When the game wasn’t buffering (because even live sports are streaming now), I saw multiple ads for streaming services in roughly the amount of time it took to eat a single box of mozzarella sticks.

There was a 60-second spot from Paramount+, two co-branded Netflix promos and two spots for Fox-owned Tubi, including one 15-second ad that managed to spark online outcry.

But Super Bowl LVII also made history as the first big game played in a state with legal sports betting, and sportsbooks were there to advertise their services, of course.

Stream on

Back to streaming, though, the competition between services is only getting fiercer now that most have an ad-supported offering. Platforms are under massive pressure to build subscriber bases big enough to woo advertisers into spend commitments during the upfront season.

Netflix isn’t a regular Super Bowl advertiser (unless it’s got a new season of “Stranger Things” to promote). But having launched ads three months ago, the company went full bore during the Super Bowl this year. It ran two separate co-sponsored spots with General Motors and Michelob Ultra to plug a variety of shows, including “Full Swing,” “Bridgerton” and “Squid Game,” featuring skit-like storylines.

Paramount also hyped its streaming platform, but that ad scored lower than average on brand recall compared with other Super Bowl ads, according to new research from Unruly.

Why? Could be because Paramount’s ad featured a hodgepodge of characters jammed together in the same mock scene, including Beavis, Butthead, Sylvester Stallone, Chris Pine as Captain Kirk and Dora the Explorer (yes, seriously). They all have shows on Paramount+, but the ad felt pretty random.

But Tubi’s prank ad, by comparison, was quite memorable. The ad begins by panning away from the Super Bowl announcers to a scroll-through of Tubi’s library, making just about everyone who saw it live think they sat on their remotes.

Tubi, we totally fell for it.

Vibe check

So, there was no avoiding streaming during this year’s Super Bowl. (Although it was easy to avoid crypto ads … since there weren’t any.)

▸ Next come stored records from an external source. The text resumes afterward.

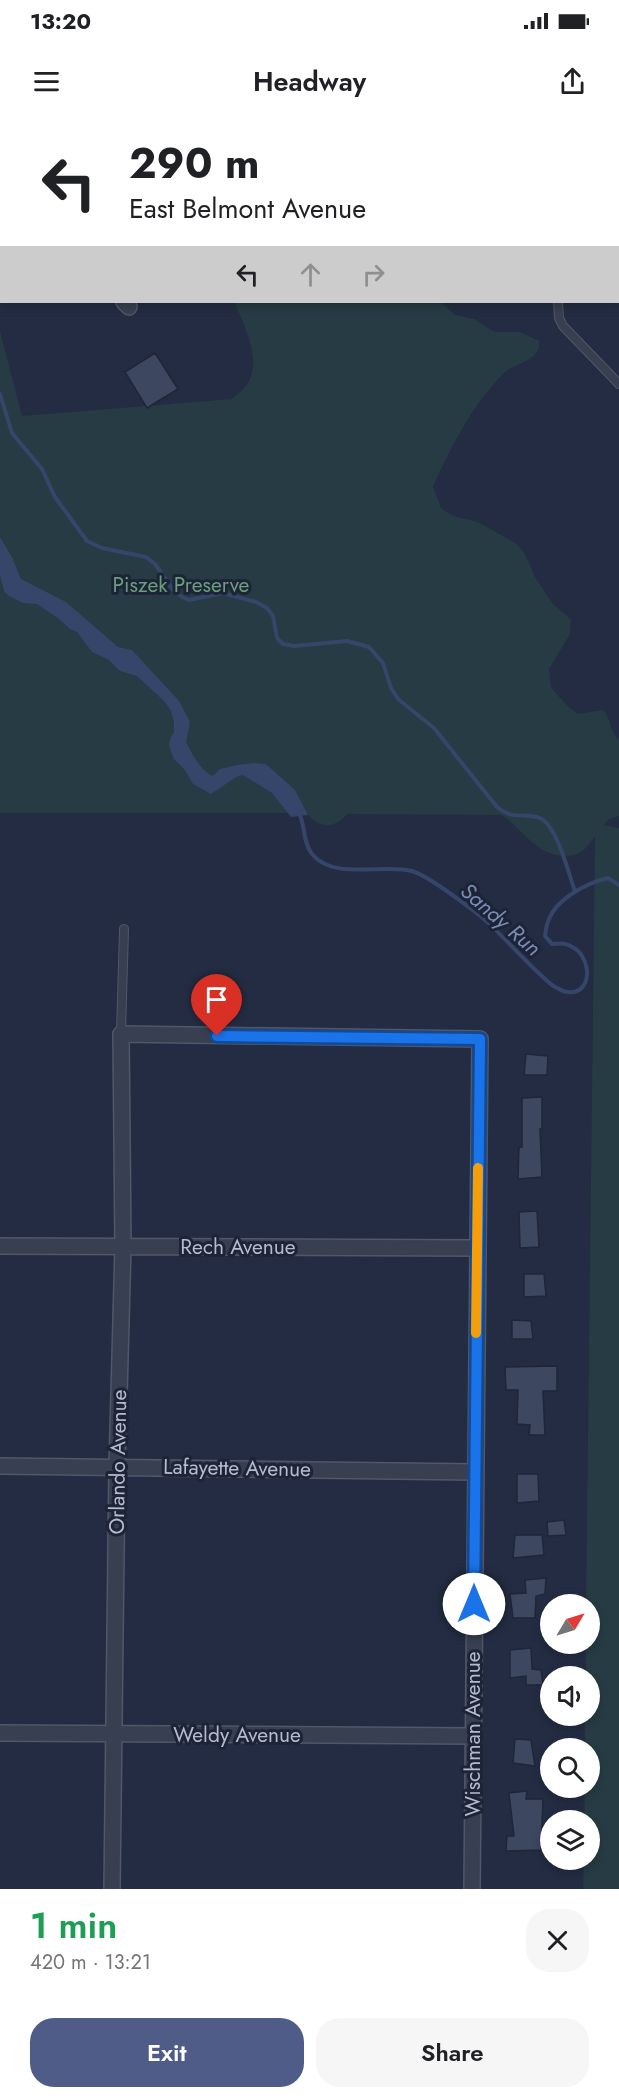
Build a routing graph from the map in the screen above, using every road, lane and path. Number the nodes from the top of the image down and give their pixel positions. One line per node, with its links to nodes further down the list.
1 (558, 303): 2 (lane)
2 (619, 384)
3 (124, 929): 4 (lane)
4 (121, 1034): 6 (street, Orlando Avenue); 7 (street, Wischman Avenue)
5 (0, 1246): 6 (street, Rech Avenue)
6 (123, 1247): 7 (street, Rech Avenue); 9 (street, Orlando Avenue)
7 (477, 1248): 10 (street, Wischman Avenue)
8 (0, 1466): 9 (street, Lafayette Avenue)
9 (117, 1467): 10 (street, Lafayette Avenue); 12 (street, Orlando Avenue)
10 (475, 1472): 13 (street, Wischman Avenue)
11 (0, 1733): 12 (street, Weldy Avenue)
12 (114, 1735): 13 (street, Weldy Avenue); 14 (street, Orlando Avenue)
13 (474, 1736): 15 (street, Wischman Avenue)
14 (112, 1889)
15 (472, 1889)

But there was another big theme at the big game: sports betting. Both FanDuel and DraftKings advertised during Super Bowl LVII, and total wagers placed were expected to set a record at around $16 billion.

DraftKings and FanDuel both opted for humor in their spots – that was another theme this year. Advertisers went for laughs.

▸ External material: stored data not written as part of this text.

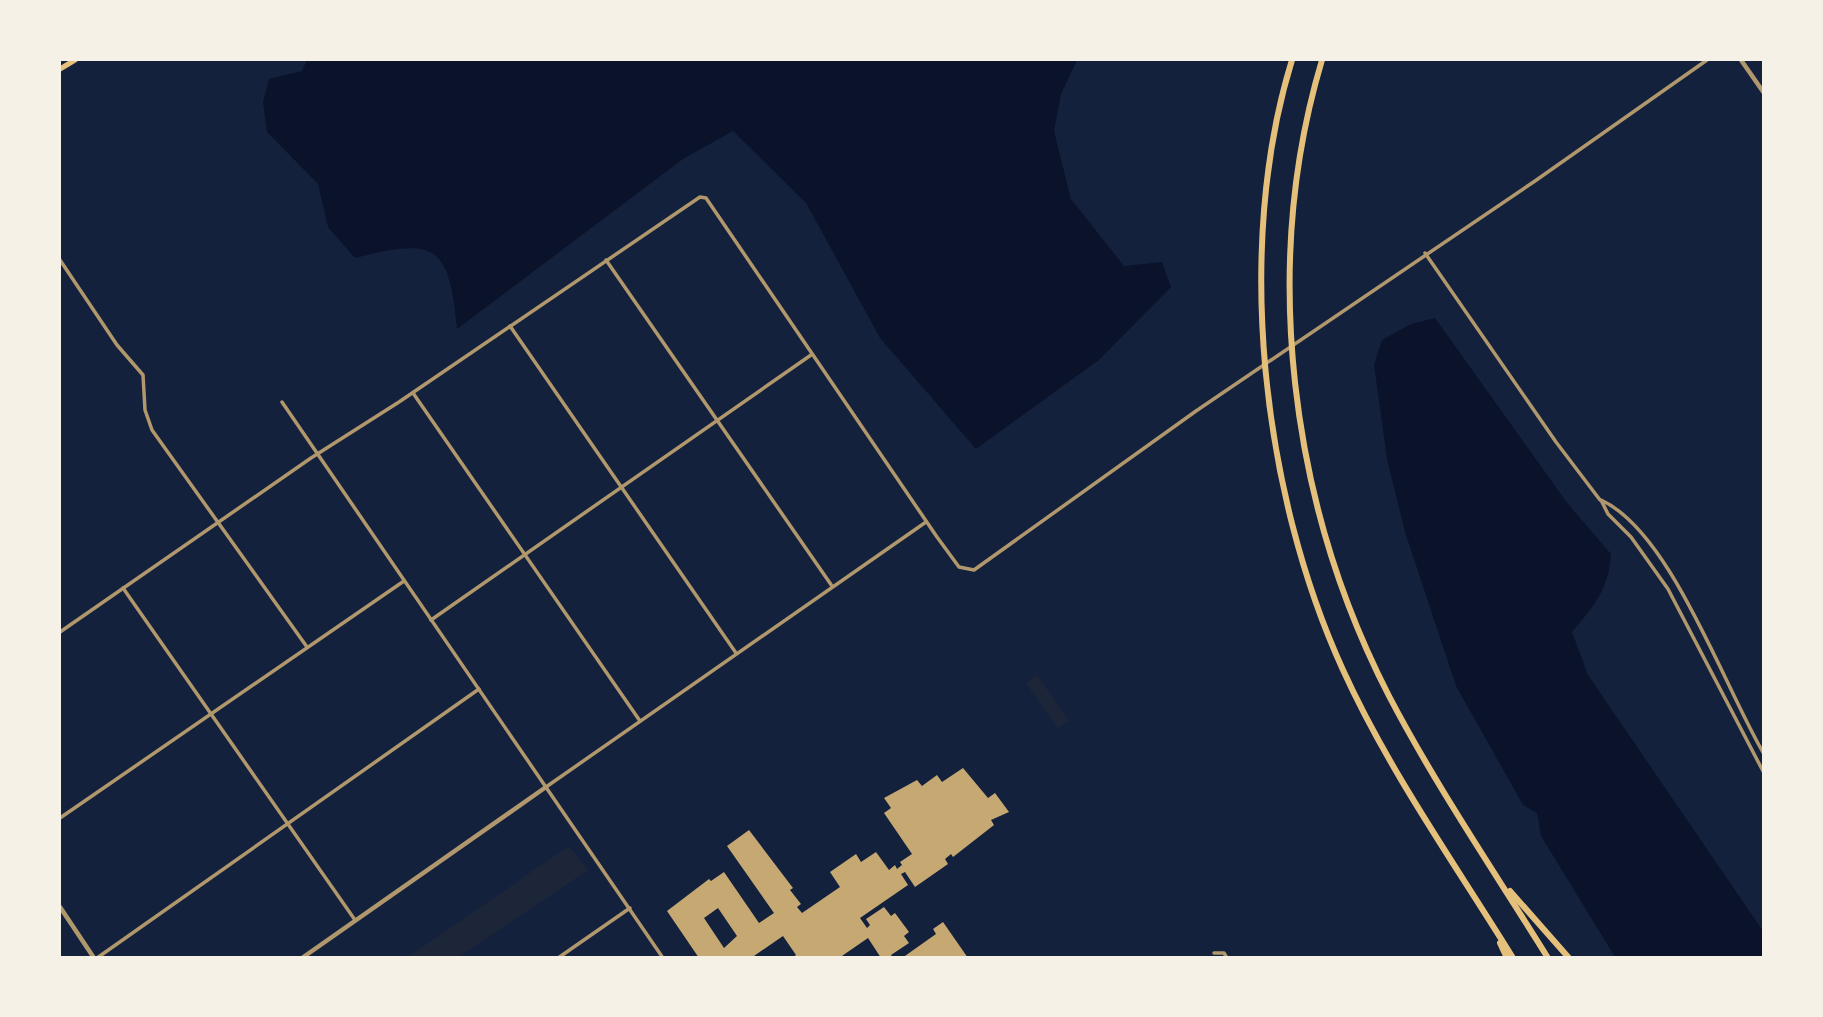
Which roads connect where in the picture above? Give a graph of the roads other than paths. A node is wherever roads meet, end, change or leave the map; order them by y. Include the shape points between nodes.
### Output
1 (75, 60) edge
2 (1290, 60) edge
3 (1322, 60) edge
4 (1707, 60) edge
5 (1741, 60) edge
6 (60, 69) edge
7 (1763, 93) edge
8 (1425, 253) junction
9 (606, 260) junction
10 (60, 261) edge
11 (510, 326) junction
12 (812, 354) junction
13 (413, 393) junction
14 (282, 402) dead end
15 (717, 421) junction
16 (317, 454) junction
17 (621, 487) junction
18 (1601, 500) junction
19 (218, 522) junction
20 (926, 522) junction
21 (525, 554) junction
22 (404, 581) junction
23 (832, 587) junction
24 (123, 589) junction
25 (431, 620) junction
26 (60, 632) edge
27 (307, 647) junction
28 (736, 653) junction
29 (479, 689) junction
30 (211, 714) junction
31 (640, 721) junction
32 (1763, 754) edge
33 (1763, 773) edge
34 (546, 787) junction
35 (60, 818) edge
36 (289, 823) junction
37 (1496, 875) junction
38 (60, 907) edge
39 (629, 908) junction
40 (355, 920) junction
41 (1491, 922) junction
42 (1214, 953) dead end
43 (96, 957) edge
44 (302, 957) edge
45 (558, 957) edge
46 (663, 957) edge
47 (1227, 957) edge
48 (1507, 957) edge
49 (1513, 957) edge
50 (1548, 957) edge
51 (1569, 957) edge

1 - 6 main road
2 - 41 highway via 1280,97 1262,236 1262,328 1269,408 1285,501 1313,594 1343,671 1411,794
3 - 37 highway via 1297,188 1291,308 1296,390 1315,502 1350,608 1388,695
4 - 8 street
5 - 7 street
8 - 18 street
8 - 20 street via 970,571 959,566
9 - 11 street
9 - 12 street via 697,197 706,198
9 - 15 street
10 - 19 street via 145,381 145,410 151,428
11 - 13 street
11 - 17 street
12 - 15 street
12 - 20 street
13 - 16 street
13 - 21 street
14 - 16 street
15 - 17 street
15 - 23 street
16 - 19 street
16 - 22 street
17 - 21 street
17 - 28 street
18 - 32 street via 1625,516 1667,569
18 - 33 street via 1672,594
19 - 24 street
19 - 27 street
20 - 23 street
21 - 25 street
21 - 31 street
22 - 25 street
22 - 27 street
23 - 28 street
24 - 26 street
24 - 30 street
25 - 29 street
27 - 30 street
28 - 31 street
29 - 34 street
29 - 36 street
30 - 35 street
30 - 36 street
31 - 34 street
34 - 39 street
34 - 40 street
36 - 40 street
36 - 43 street
37 - 50 highway
37 - 51 highway
38 - 43 street
39 - 45 street
39 - 46 street
40 - 44 street
41 - 48 highway
41 - 49 highway
42 - 47 street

Last year, brands focused on upbeat and inspiring stories as a contrast from pandemic doom-and-gloom. With another year of space from COVID woes, this year’s batch of ads had a more comedic tone.

Dodge Ram Trucks, for example, made headlines for an electric vehicle spot designed like a pharma ad for erectile dysfunction (“premature electrification”), and Uber brought back 10-year-old internet memes (like the song “What Does the Fox Say?”) in a nostalgia-packed ad for its delivery service, Uber One.

What I’m wondering is: Which of these ad trends will stick around beyond their Super Bowl stage time? (And do you want to bet on it?)